Because of the involvement of a (no doubt filthy) French director (and fat nerdy talentless money-grubbing comic-book fanboy clown Joss Whedon) the film is all shiny-shiny (like Lost in Space or some such crap) and the cast are a collection of sideshow freaks with cardboard-cutout personalities. The 'plot' as it is staggers from one highly improbable event to another making ample time for the graceful Aliens to be on screen for minutes on end, annihilating any feeling of suspense or mystery.

As this movie annoys me just to think about what a disservice it does to its forebears, I'll just mention a couple more things:

One of the 'space pirates' is a small Frenchman in a wheelchair. OK, all very right-on but rather odd considering a) The bloke repeatedly hampers their escape, making it highly questionable whether he would have lasted five picoseconds in a space-pirate fight; and b) more to the point, this film is set several hundred years after the events of the first Alien movie, which established that mankind had developed androids, cryogenics, interstellar travel and God knows what else, so surely they could have 'rebuilt' the guy's legs? Or at least given him a mini-'walker' robot a la Aliens?

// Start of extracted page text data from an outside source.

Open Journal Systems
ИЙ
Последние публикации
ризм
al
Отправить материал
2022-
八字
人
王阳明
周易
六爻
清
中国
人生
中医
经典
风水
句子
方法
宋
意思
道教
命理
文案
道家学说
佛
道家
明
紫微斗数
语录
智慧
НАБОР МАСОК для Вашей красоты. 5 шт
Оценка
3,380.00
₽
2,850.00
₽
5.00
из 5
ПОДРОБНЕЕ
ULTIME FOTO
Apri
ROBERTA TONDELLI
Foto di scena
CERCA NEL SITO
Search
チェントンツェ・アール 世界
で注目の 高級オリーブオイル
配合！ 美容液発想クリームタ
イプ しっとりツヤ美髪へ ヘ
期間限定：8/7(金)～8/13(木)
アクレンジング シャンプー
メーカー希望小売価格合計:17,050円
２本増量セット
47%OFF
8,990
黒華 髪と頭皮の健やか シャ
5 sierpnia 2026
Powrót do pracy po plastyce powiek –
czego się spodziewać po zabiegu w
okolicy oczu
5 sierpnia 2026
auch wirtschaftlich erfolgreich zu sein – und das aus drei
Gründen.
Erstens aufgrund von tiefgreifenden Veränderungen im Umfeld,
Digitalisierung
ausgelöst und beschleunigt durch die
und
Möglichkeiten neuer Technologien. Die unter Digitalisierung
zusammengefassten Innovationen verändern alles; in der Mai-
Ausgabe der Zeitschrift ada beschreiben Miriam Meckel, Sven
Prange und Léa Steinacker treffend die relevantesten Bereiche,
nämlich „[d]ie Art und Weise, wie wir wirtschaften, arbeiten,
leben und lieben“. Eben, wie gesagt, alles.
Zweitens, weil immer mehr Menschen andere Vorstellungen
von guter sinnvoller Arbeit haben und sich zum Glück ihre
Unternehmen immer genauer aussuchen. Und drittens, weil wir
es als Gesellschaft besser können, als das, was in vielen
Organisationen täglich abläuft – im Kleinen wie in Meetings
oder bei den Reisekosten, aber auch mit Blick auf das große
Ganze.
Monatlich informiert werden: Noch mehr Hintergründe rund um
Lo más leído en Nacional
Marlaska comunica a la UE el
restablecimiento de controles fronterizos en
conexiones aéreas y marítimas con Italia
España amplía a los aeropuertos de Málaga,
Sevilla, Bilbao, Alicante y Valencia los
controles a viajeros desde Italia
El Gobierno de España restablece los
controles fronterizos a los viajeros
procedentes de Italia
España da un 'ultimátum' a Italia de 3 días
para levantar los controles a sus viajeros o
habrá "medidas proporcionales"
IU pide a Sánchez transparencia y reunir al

One of the captured guys, knowing that he has a chestburster inside him, uses it as a weapon to kill a bad guy. Shyeah, right. I think John Hurt made it abundantly clear that those things hurt.

The 'newborn' creature at the end of the movie. Apart from being exceptionally shit in concept and execution (and markedly inferior to the proposed H.R. Giger design), they kill it in a slightly over-familiar way. At least Alien 3 tried to vary the 'shoot them or flush them into space' formula a little.

Finally, I seem to recall H.R. Giger was monumentally pissed off with this film (either they didn't credit him at all or they dicked around with his designs just enough to get away without paying him). In either case, that's typical of the motivation behind this rather redundant, hollow flick.

In response to Retina's writeup below: It's a film about money, commissioned to further a brand. Joss Whedon might want to tackle the fundamental themes of the human condition, but the result is still a film that's about a thousandth part as entertaining, thought-provoking or emotionally engaging as the shamelessly commercial and hokey masterpiece that is Aliens. Resurrection is too broken and crashingly unsubtle to even begin to be 'frightening'.

All credit to Retina though, he/she sure writes a good massively pretentious overanalysis of a crap throwaway bit of grue. I for one can't wait to find out what Gremlins 2 is a meticulously crafted allegory for.